** Opening Source document block **
Untitled Document

SECURITIES AND EXCHANGE COMMISSION

Washington, D.C. 20549

 
FORM 6-K
 
Report of Foreign Private Issuer
Pursuant to Rule 13a-16 or 15d-16 of the
Securities Exchange Act of 1934
 

For the month of March, 2009

Commission File Number 1-14493


VIVO PARTICIPAÇÕES S.A.
(Exact name of registrant as specified in its charter)
 
VIVO Holding Company
(Translation of Registrant's name into English)
 
Av. Roque Petroni Jr., no.1464, 6th floor – part, "B"building
04707-000 - São Paulo, SP
Federative Republic of Brazil
(Address of principal executive office)

Indicate by check mark whether the registrant files or will file annual reports under cover Form 20-F or Form 40-F.  Form 20-F ___X___ Form 40-F _______

 Indicate by check mark whether the registrant by furnishing the information contained in this Form is also thereby furnishing the information to the Commission pursuant to Rule 12g3-2(b) under the Securities Exchange Act of 1934.  

Yes _______ No ___X____

 


VIVO PARTICIPAÇÕES S.A.
CNPJ/MF nº 02.558.074/0001-73 - NIRE 35.3.001.587.9-2
Publicly-held Company, with authorized capital

 

MINUTES OF THE EXTRAORDINARY MEETING OF THE BOARD OF DIRECTORS HELD ON MARCH 20, 2009

1. DATE, TIME AND PLACE: March 20, 2009, at 6:00 p.m., at Av. Roque Petroni Junior, 1464, 6th floor, Morumbi, São Paulo - SP.

 

2. CHAIRMAN AND SECRETARY: Luis Miguel Gilpérez López – Chairman of the meeting; Breno Rodrigo Pacheco de Oliveira – Secretary of the meeting.
** Closing Source document block **
▸ Instruction 1
Answer these about the Form 6-K, one per line:
(a) For what month is the report filed?
(b) At what time did the extraordinary board meeting begin?
(c) Who was Secretary of the meeting?
▸ Instruction 2
Resume the Form 6-K from the point where its text stops.
** Opening Stored data block **
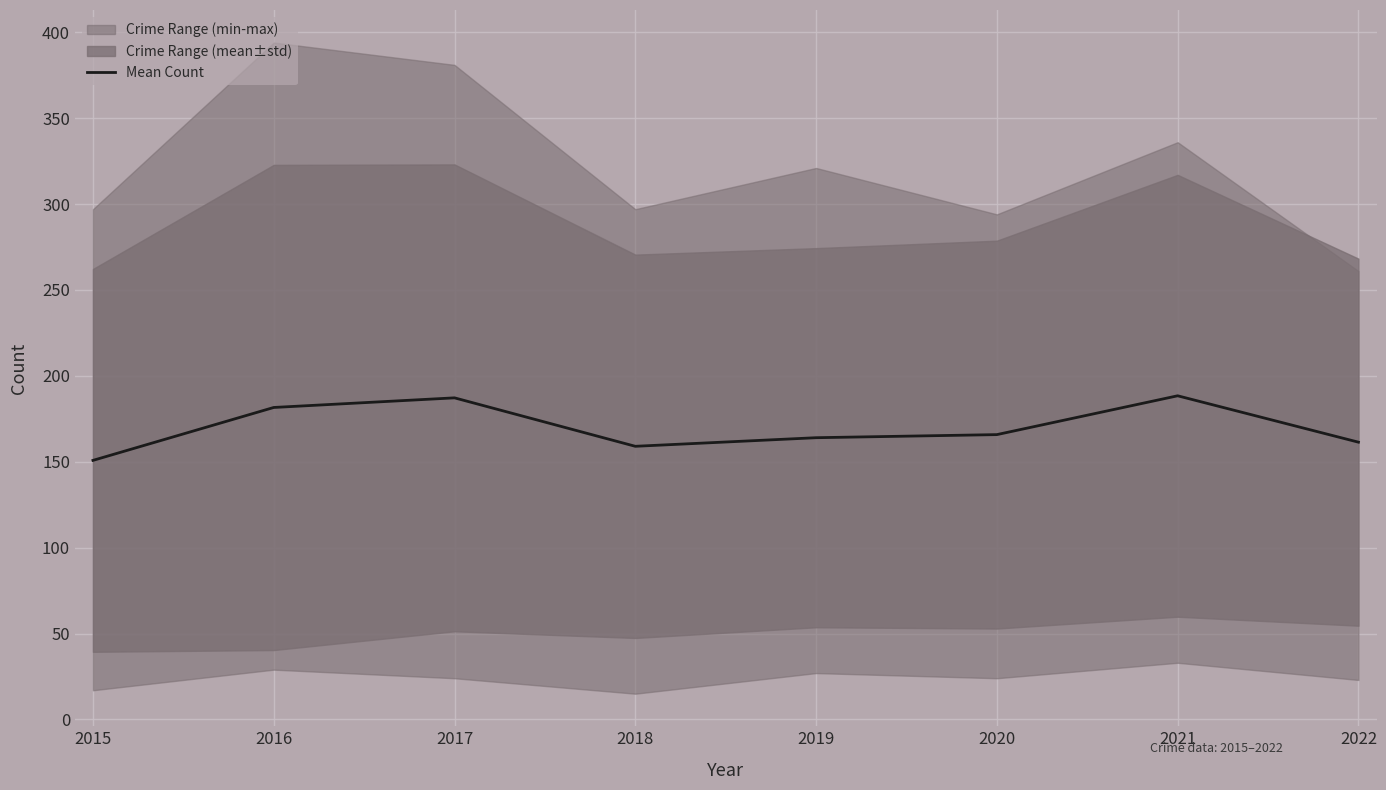

Count the number of values greater than 165.

4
** Closing Stored data block **
▸ Task output 1
(a) March, 2009
(b) 6:00 p.m.
(c) Breno Rodrigo Pacheco de Oliveira

▸ Task output 2
3. ATTENDANCE: The meeting initiated with the attendance of the members of the Board of Directors representing the necessary quorum, as provided in the Bylaws of the Company.

4. AGENDA AND RESOLUTIONS:

Mr. Luis Miguel Gilpérez López, President of the Board of Directors, clarified that the meeting had the purpose of discussing and resolving about the proposal of a corporate restructuring aiming the merger of shares of Telemig Celular S.A. (“TC”) into Telemig Celular Participações S.A. (“TCP”) and of TCP into the Company, for the conversion of TC into a wholly-owned subsidiary of TCP and of TCP into a wholly-owned subsidiary of the Company (“Corporate Restructuring”).

The Chairman also clarified that the purpose of the Corporate Restructuring is to simplify the current organizational structure that currently comprises three publicly-held companies, two of them with ADRs traded abroad. The simplified structure will reduce administrative costs and allow the shareholders of the Companies to participate in one company with shares traded in the Brazilian and International stock exchanges increasing liquidity and facilitating the unification, standardization and the rationalization of the general administration of the businesses. The Corporate Restructuring will be done in a way that will not change the control of the companies involved.

After clarifications and presentation of the proposal by the Board of Officers, the members of the Board of Directors, by unanimous votes, have resolved to authorize the commencement of the Corporate Restructuring, ad referendum of the general shareholders’ meeting of the Company.

SIGNATURES: Luis Miguel Gilpérez López – President of the Board of Directors; Shakhaf Wine, Vice-President of the Board of Directors; Luis Miguel da Fonseca Pacheco de Melo (Director represented by Shakhaf Wine), Rui Manuel de M. D’Espiney Patrício (Director represented by Shakhaf Wine), Félix Pablo Ivorra Cano, Ignácio Aller Mallo (Director represented by Luis Miguel Gilpérez López); José Guimarães Monforte, Luiz Kaufmann,  Carlos Manuel Mendes Fidalgo Moreira da Cruz (Director represented by Shakhaf Wine) and Antonio Gonçalves de Oliveira members of the Board; and Breno Rodrigo Pacheco de Oliveira - Secretary.

The present certificate is a true and correct copy of the minutes of the extraordinary meeting of the Board of Directors, held on March 20, 2009 drawn up in the proper corporate book.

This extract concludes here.